To me, The Daily’s failure says a lot more about Murdoch’s banal vision of a newspaper than it does about a particular technology platform. A media scholar, seriously, should do a content analysis of The Daily, because that’s the purest expression you’ll get of what Murdoch thinks an ideal newspaper is supposed to be.
—Matt Stoller has a fun interview with Neil Barofsky, Simon Johnson’s (and my) choice for new Securities and Exchange Commission chief. While I wouldn’t hold my breath, reading Barofsky is an exercise in reimaging white-collar crime enforcement, which is another way of saying, reimagining the relationship between Wall Street and the government.
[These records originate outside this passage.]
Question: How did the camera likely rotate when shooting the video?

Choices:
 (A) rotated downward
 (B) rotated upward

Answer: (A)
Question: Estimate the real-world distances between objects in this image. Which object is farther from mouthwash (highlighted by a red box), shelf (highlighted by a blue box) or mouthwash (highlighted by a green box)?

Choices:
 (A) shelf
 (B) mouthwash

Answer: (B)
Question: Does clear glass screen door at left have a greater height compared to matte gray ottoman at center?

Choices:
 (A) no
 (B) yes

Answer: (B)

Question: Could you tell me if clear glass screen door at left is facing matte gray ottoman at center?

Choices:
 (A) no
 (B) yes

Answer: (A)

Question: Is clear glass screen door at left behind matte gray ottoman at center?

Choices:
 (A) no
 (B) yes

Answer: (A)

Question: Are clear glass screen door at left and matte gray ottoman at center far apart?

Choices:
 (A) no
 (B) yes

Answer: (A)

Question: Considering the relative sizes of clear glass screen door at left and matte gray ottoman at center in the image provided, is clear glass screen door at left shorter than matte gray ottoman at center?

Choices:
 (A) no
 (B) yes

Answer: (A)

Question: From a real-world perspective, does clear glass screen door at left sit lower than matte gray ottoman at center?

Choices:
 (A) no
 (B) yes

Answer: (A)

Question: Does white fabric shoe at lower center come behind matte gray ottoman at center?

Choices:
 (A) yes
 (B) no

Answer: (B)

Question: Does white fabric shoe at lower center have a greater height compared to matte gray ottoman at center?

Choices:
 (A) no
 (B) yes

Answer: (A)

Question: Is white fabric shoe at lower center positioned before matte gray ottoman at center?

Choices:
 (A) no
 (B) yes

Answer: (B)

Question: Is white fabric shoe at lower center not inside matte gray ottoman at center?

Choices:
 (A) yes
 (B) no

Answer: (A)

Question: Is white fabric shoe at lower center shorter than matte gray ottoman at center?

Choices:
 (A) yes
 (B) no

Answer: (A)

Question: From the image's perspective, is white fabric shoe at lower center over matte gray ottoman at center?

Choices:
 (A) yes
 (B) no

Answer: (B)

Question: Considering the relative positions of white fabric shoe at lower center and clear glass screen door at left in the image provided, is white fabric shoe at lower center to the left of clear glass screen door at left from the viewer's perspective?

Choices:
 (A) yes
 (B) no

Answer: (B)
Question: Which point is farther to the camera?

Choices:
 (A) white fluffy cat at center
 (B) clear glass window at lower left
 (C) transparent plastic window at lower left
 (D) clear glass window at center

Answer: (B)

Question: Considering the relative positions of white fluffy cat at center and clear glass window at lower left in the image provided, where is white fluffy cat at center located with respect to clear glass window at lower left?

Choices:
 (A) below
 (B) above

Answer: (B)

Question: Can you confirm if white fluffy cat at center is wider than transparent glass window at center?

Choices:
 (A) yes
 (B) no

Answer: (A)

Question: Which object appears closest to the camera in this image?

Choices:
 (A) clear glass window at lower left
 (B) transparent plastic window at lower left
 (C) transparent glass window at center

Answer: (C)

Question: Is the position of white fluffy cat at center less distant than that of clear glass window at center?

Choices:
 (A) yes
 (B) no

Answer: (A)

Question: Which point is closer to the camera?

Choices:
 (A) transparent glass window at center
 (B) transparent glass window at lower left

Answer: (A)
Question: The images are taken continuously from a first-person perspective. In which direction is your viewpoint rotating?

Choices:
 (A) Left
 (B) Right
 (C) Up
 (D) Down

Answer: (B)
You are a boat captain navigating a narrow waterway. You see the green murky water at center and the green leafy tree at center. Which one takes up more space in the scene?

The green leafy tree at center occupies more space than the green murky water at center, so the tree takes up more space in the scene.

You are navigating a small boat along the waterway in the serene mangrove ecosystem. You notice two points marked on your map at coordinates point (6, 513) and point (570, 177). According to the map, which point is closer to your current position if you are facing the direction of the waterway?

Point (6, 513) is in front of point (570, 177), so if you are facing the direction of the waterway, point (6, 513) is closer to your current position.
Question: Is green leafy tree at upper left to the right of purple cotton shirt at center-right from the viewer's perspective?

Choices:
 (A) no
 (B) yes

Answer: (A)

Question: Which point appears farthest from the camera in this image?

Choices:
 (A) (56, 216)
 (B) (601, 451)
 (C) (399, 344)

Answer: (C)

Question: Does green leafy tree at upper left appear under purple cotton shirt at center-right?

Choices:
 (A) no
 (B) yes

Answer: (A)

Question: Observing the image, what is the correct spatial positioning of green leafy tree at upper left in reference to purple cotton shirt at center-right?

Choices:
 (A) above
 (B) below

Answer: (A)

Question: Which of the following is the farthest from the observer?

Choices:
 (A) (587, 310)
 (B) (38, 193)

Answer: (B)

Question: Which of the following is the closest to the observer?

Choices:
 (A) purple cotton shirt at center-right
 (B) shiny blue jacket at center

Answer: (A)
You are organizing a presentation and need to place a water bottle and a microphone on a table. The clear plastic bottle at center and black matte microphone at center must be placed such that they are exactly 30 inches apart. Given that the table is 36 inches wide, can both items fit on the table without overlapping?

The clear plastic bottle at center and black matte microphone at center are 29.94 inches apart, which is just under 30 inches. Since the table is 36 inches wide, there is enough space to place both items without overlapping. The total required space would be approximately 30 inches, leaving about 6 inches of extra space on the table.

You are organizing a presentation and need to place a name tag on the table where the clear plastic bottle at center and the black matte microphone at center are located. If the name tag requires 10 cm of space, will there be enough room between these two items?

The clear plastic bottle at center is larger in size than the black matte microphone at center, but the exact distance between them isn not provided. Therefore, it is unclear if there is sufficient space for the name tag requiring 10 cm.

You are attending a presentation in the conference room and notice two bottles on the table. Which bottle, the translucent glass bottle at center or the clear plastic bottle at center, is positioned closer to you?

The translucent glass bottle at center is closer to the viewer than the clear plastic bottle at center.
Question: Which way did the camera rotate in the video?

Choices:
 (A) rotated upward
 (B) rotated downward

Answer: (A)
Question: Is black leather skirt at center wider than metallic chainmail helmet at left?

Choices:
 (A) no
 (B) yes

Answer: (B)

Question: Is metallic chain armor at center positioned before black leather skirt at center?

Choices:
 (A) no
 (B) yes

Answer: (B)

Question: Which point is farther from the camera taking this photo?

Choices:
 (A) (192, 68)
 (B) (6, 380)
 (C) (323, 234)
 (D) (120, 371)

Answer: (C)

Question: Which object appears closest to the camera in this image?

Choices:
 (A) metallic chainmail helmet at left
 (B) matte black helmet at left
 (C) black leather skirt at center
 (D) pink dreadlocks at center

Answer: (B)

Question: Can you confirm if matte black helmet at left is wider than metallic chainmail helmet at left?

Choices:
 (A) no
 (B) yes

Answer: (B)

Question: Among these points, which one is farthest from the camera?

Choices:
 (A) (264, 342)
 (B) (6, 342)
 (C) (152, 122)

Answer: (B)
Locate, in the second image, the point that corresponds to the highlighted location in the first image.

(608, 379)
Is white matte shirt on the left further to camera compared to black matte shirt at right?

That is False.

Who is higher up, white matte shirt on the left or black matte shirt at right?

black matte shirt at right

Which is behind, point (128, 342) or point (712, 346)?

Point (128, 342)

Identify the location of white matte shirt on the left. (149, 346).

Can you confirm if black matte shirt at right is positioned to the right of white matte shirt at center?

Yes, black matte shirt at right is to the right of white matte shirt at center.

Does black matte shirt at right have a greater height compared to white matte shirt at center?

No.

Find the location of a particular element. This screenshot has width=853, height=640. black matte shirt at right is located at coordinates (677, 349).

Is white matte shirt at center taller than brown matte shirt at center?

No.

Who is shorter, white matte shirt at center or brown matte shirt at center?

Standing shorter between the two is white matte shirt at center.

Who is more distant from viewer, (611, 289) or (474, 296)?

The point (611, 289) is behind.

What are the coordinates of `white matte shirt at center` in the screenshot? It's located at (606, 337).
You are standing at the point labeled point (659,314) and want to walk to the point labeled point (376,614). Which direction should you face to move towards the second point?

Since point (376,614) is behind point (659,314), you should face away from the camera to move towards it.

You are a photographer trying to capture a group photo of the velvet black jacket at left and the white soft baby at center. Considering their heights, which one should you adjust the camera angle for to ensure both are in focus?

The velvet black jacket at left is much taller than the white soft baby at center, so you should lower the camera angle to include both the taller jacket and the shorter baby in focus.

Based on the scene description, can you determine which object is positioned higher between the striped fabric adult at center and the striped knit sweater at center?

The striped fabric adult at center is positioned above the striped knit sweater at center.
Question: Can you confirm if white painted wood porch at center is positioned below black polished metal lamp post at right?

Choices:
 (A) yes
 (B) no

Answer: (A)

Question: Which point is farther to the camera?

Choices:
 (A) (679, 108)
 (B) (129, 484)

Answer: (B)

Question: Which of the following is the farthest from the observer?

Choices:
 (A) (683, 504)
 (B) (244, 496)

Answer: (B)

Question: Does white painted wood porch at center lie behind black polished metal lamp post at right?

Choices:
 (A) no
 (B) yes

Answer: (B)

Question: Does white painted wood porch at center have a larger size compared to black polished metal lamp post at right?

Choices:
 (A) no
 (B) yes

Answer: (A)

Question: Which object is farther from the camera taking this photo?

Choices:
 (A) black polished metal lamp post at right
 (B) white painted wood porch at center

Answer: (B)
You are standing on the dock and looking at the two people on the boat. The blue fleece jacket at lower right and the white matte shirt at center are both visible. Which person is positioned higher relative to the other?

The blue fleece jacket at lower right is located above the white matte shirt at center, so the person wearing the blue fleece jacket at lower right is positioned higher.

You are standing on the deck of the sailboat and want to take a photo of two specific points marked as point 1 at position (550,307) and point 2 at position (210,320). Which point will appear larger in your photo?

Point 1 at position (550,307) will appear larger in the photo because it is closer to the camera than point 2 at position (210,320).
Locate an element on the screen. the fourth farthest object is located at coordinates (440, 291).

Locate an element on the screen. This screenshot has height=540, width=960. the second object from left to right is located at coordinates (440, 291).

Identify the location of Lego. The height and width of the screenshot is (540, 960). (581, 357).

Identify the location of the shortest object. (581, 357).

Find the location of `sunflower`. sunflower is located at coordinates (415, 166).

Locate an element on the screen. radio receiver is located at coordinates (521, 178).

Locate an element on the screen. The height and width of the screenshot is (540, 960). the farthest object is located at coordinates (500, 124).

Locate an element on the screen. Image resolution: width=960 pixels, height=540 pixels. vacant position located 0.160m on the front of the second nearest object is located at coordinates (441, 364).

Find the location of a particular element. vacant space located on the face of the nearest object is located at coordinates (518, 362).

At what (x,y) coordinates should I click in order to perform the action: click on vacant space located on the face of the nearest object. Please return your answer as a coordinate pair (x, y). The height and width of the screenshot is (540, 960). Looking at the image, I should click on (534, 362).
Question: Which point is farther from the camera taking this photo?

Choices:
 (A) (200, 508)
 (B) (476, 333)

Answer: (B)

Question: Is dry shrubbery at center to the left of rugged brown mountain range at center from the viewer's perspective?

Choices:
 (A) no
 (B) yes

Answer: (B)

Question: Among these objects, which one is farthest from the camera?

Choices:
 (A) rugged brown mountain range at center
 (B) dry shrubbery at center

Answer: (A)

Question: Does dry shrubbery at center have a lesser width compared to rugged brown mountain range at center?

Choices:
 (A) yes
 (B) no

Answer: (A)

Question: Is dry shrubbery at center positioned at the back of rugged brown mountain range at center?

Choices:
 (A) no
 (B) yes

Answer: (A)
Here Barofsky talks about the need to revisit the longstanding, an often corrosive, practice of allowing big banks to settle fraud cases without admitting or denying wrongdoing:
I would want to have a real reexamination of the neither-admit-nor-deny settlement approach toward enforcement. And that goes to really a core question of the priorities of the agency and what it is they want to accomplish with their enforcement arm. One would assume that the neither-admit-nor-deny approach of settling cases, entering a settlement with financial penalties but not requiring the institution to acknowledge that it actually did something wrong — and really they haven’t gone after a lot of individuals for their role in these big financial problems in the big big banks — um, that’s going to likely generate higher cash value of settlements because they are more valuable to the institutions than ones in which they are acknowledging liability and therefore giving the basis for follow-on civil lawsuits from other entities. It is an approach where if your goal is to maximize returns for the agency and the victims in the form of restitution, it’s probably the right approach
If you come with a different approach, a different perspective, my perspective, an equally important if not more important goal is deterrence, and causing enough pain so that these types of behaviors don’t continue — so you don’t have these serial settlements of neither admit nor deny…. And that’s not to say it doesn’t have any place — it may have some place — but it certainly feels like the overwhelming default is to do this. The reality is that for these institutions several hundred million dollars in penalties and fines is unlikely to change significantly their behavior as an effective deterrent, and it may be worth rolling the dice and trying some of these cases, and winning, and scaring them into doing settlements of admissions of liability to achieve a significant deterrent effect, so the ramifications are more significant than the bad behavior.
A eminently reasonable idea that no one in government is talking about.